■ **REQUIREMENT**: Lines with "十五号長ちょうちん": please show every one of them from the listing below.

________________________

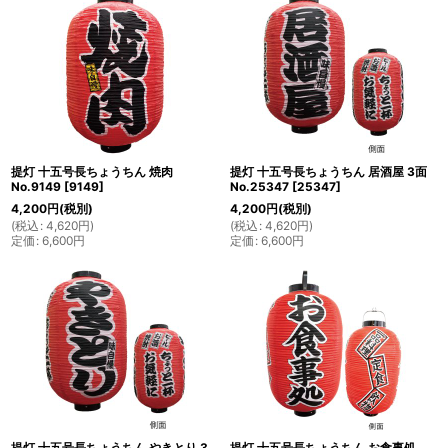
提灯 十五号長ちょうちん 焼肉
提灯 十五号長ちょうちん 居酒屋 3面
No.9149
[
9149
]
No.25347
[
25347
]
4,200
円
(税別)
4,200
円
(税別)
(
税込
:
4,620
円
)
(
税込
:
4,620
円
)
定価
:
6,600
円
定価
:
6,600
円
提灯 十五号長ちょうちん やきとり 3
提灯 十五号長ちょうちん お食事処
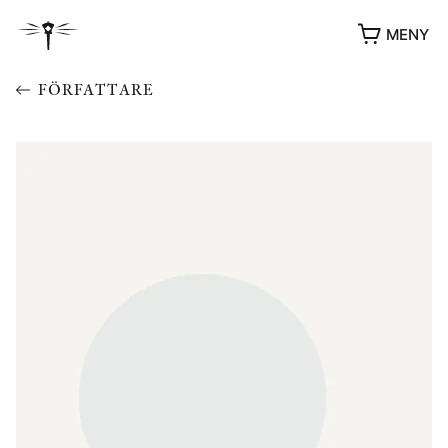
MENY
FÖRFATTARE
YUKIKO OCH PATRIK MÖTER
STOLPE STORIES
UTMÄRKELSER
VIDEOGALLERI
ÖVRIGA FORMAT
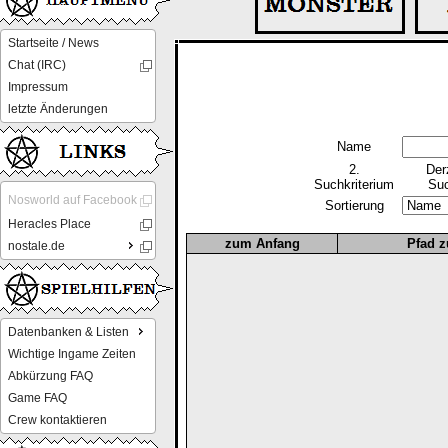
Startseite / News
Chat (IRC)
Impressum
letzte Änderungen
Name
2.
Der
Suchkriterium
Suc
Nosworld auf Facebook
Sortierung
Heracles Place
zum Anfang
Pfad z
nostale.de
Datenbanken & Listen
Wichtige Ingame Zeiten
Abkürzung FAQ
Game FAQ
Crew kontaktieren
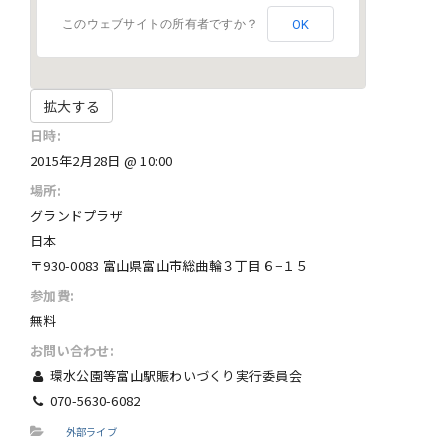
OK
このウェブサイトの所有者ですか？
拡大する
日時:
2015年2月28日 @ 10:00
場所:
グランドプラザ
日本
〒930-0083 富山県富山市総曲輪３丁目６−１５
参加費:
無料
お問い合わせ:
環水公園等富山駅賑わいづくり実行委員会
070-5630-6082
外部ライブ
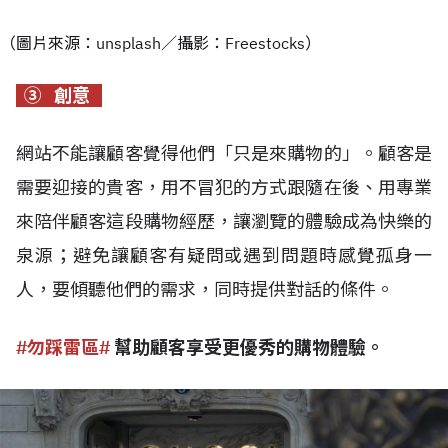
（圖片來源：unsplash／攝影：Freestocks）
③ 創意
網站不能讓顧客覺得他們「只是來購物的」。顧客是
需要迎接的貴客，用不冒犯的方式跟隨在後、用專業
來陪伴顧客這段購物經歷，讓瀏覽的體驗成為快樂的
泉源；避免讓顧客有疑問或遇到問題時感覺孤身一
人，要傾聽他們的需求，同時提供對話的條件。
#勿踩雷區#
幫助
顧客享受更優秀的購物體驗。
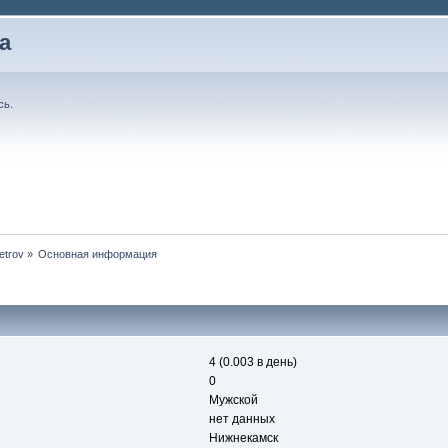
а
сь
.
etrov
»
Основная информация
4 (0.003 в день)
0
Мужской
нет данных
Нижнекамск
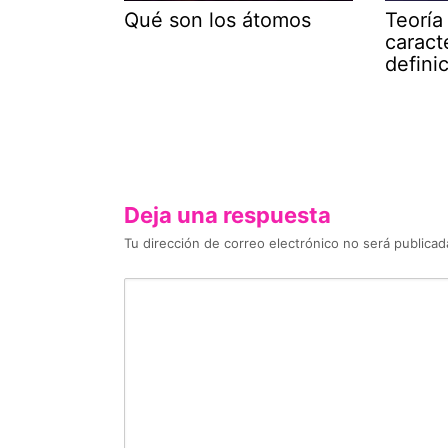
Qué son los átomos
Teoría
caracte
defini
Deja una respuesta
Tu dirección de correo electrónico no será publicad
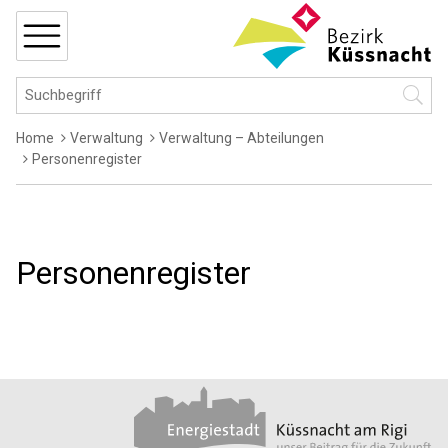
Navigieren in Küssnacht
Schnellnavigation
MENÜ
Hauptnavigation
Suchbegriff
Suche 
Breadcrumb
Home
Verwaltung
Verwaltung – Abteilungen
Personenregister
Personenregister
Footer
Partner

________________________

■ **RESPONSE**:
提灯 十五号長ちょうちん 焼肉
提灯 十五号長ちょうちん 居酒屋 3面
提灯 十五号長ちょうちん やきとり 3
提灯 十五号長ちょうちん お食事処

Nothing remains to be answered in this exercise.